◆ SET OF TASKS
1. According to the passage on complex circular functions, why are cos and sin unbounded?
2. For each statement, answer yes or no according to the passage on complex circular functions, and quote the words of the passage that decide it. (a) The formulas for cos(x + iy) and sin(x + iy) hold only for positive x and y. (b) The hyperbolic functions cosh and sinh are bounded. (c) The functions cos and sin are unbounded.

More generally, the real and imaginary parts of the circular functions are given by: $$ \left. \begin{aligned} \cos(x + iy) &= \cos x \cosh y - i\sin x \sinh y, \\ \sin(x + iy) &= \sin x \cosh y + i\cos x \sinh y. \end{aligned}\right\}\quad\text{for all real $x$, $y$.} $$ Since the hyperbolic functions $\cosh$ and $\sinh$ are unbounded, $\cos$ and $\sin$ are also unbounded.

◆ GIVEN RECORDS
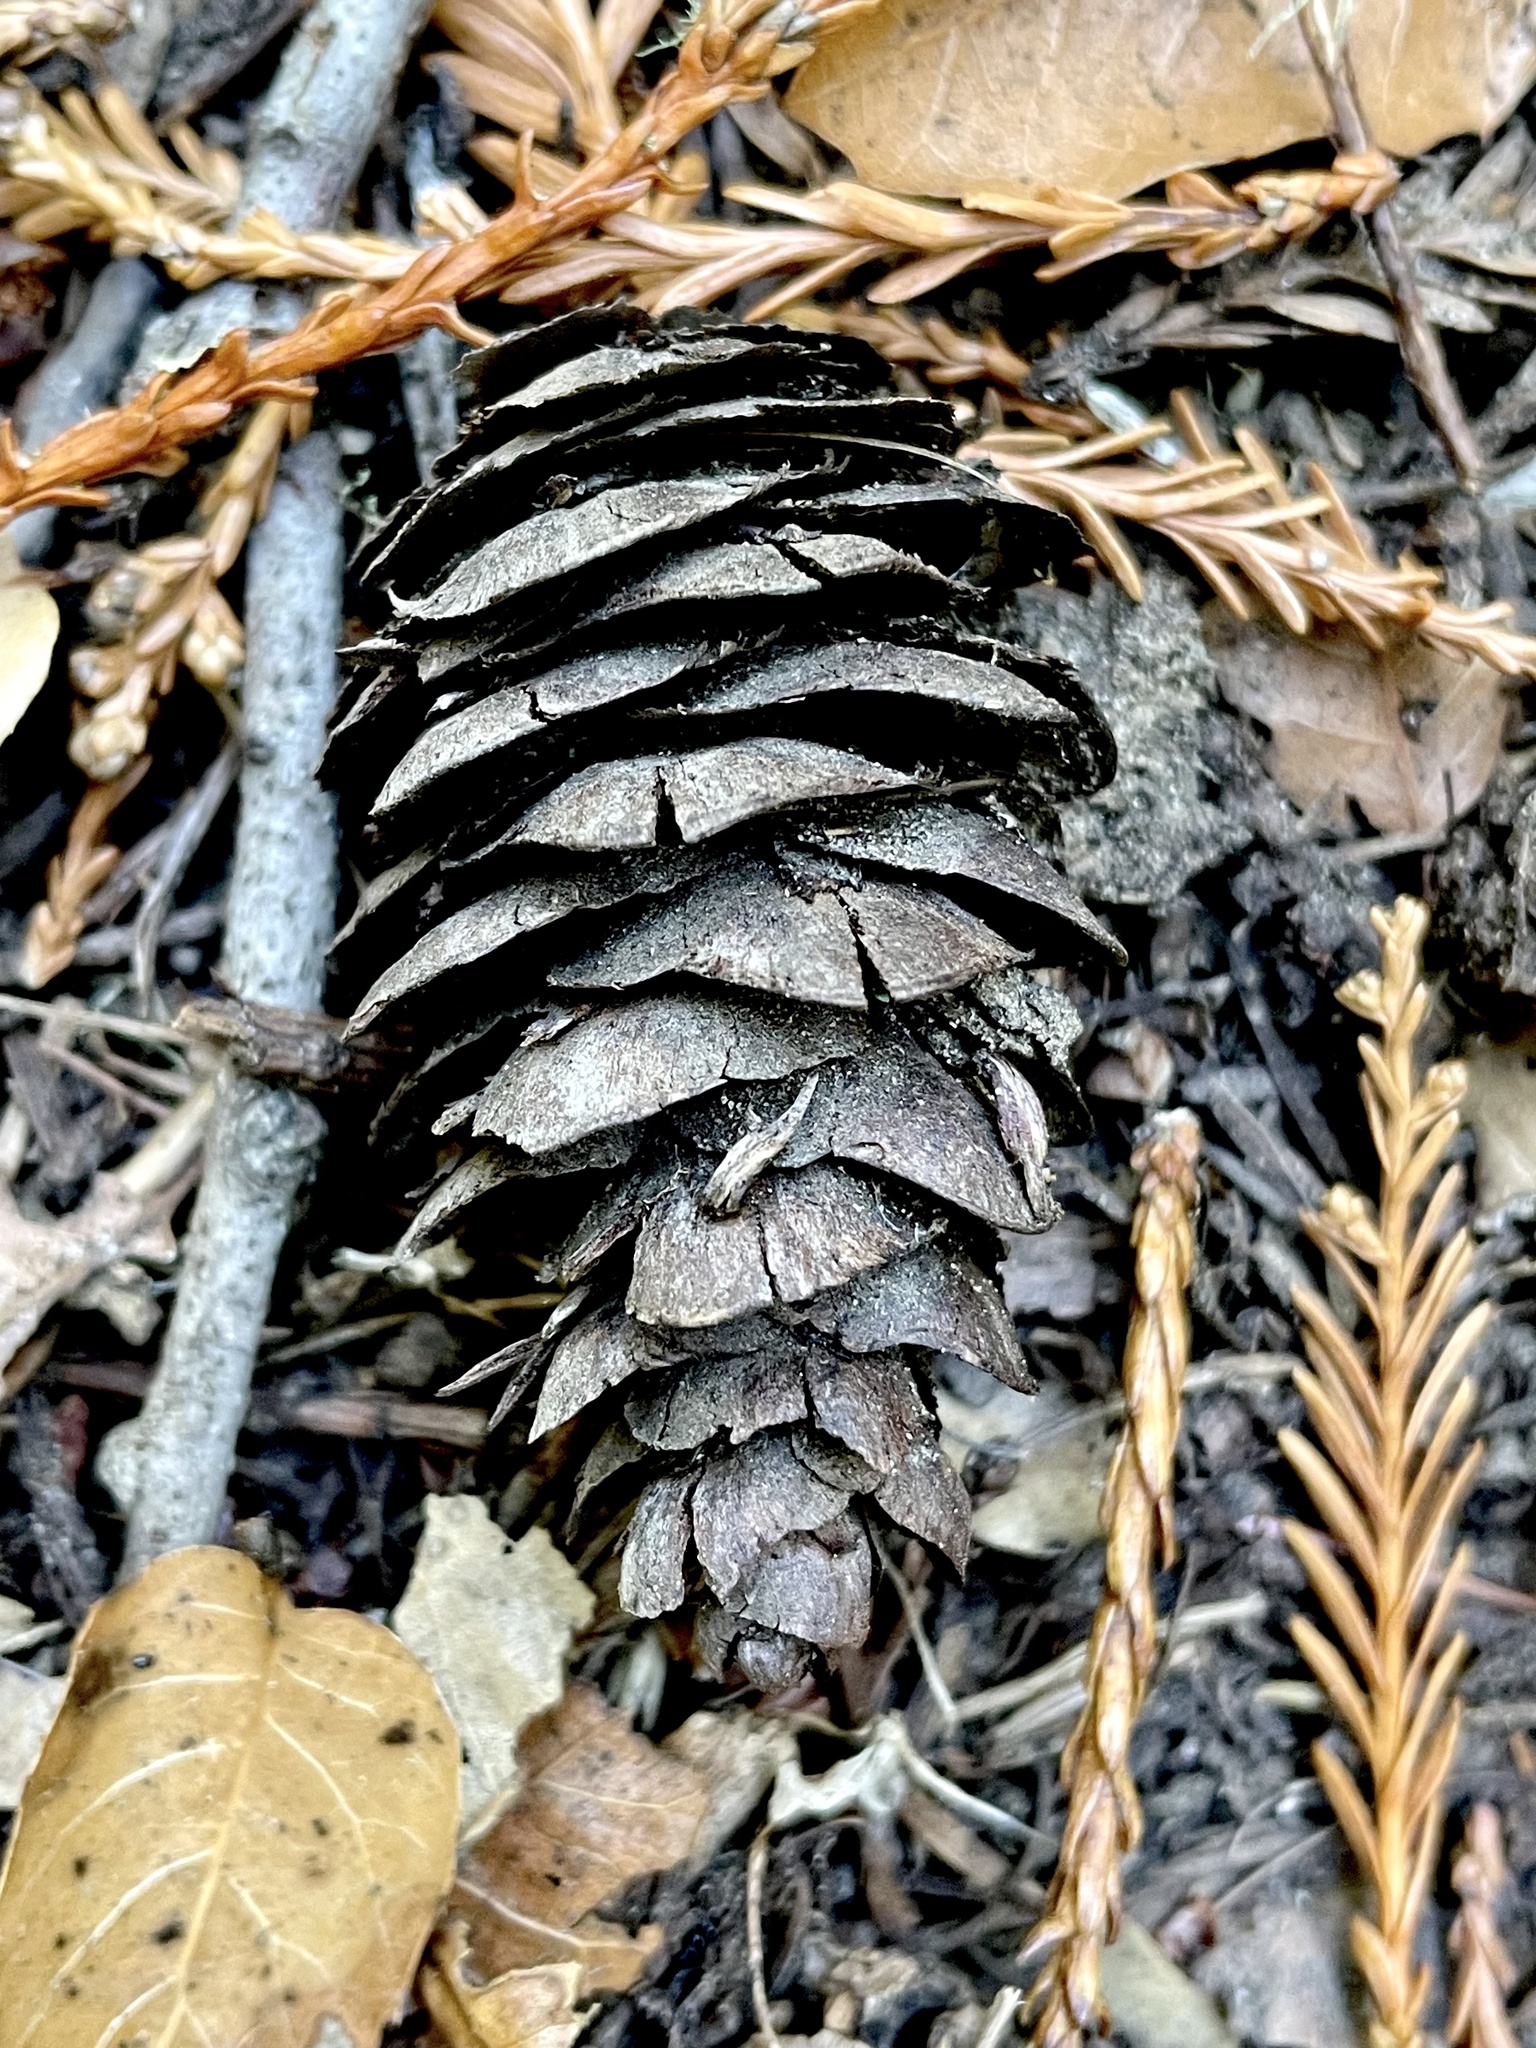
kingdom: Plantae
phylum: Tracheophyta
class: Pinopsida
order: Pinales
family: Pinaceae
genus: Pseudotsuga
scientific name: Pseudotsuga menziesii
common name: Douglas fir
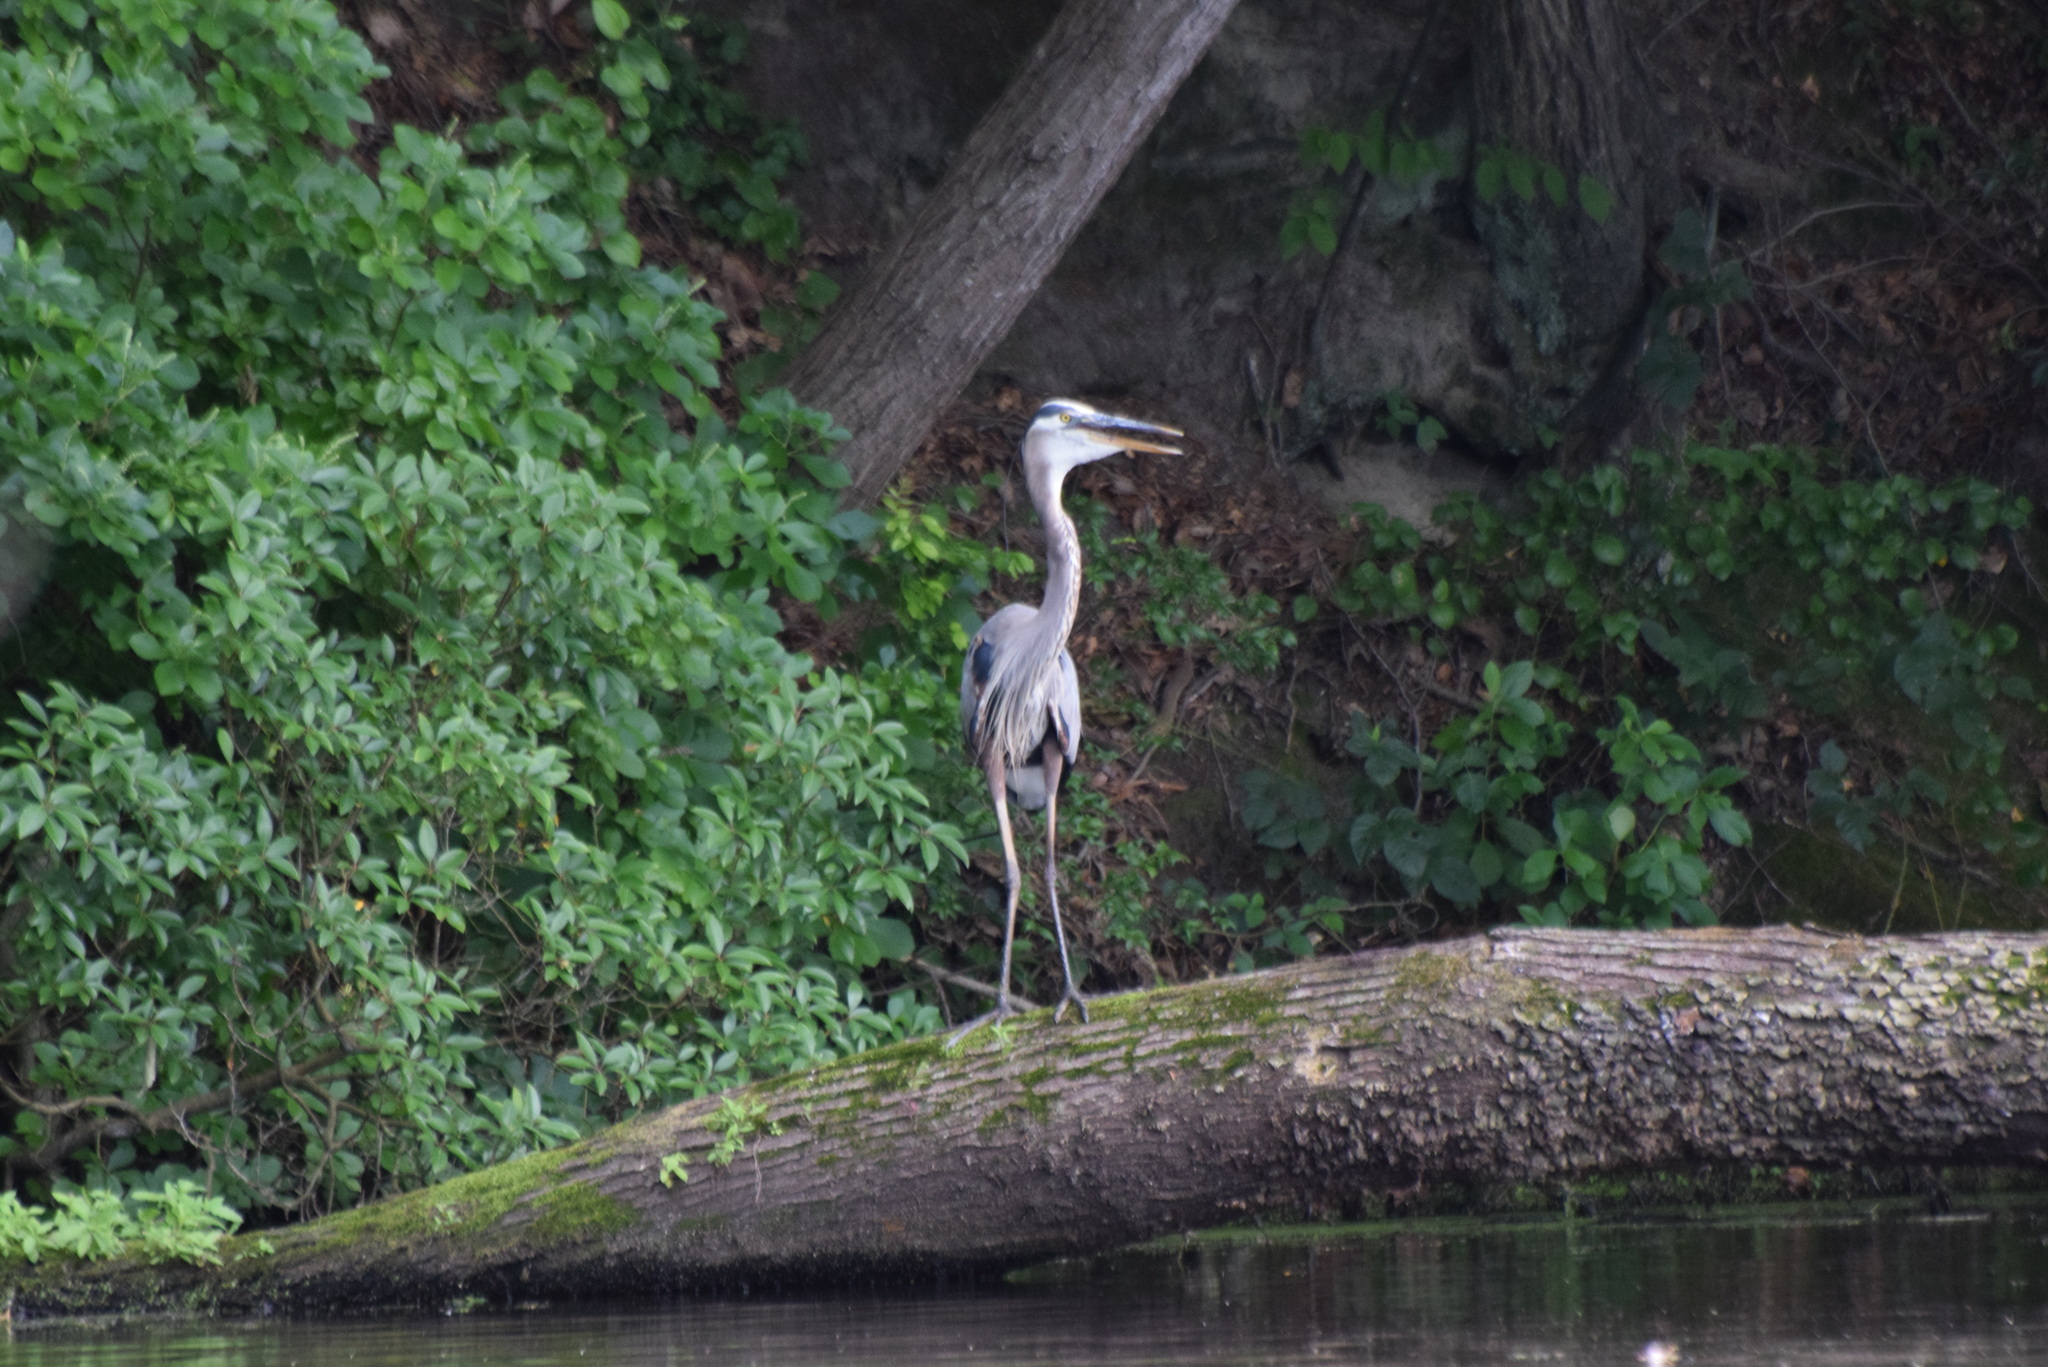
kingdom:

◆ RESPONSE LIST
1. Because the hyperbolic functions cosh and sinh are unbounded.

2.
(a) No: "for all real $x$, $y$."
(b) No: "Since the hyperbolic functions $\cosh$ and $\sinh$ are unbounded"
(c) Yes: "$\cos$ and $\sin$ are also unbounded."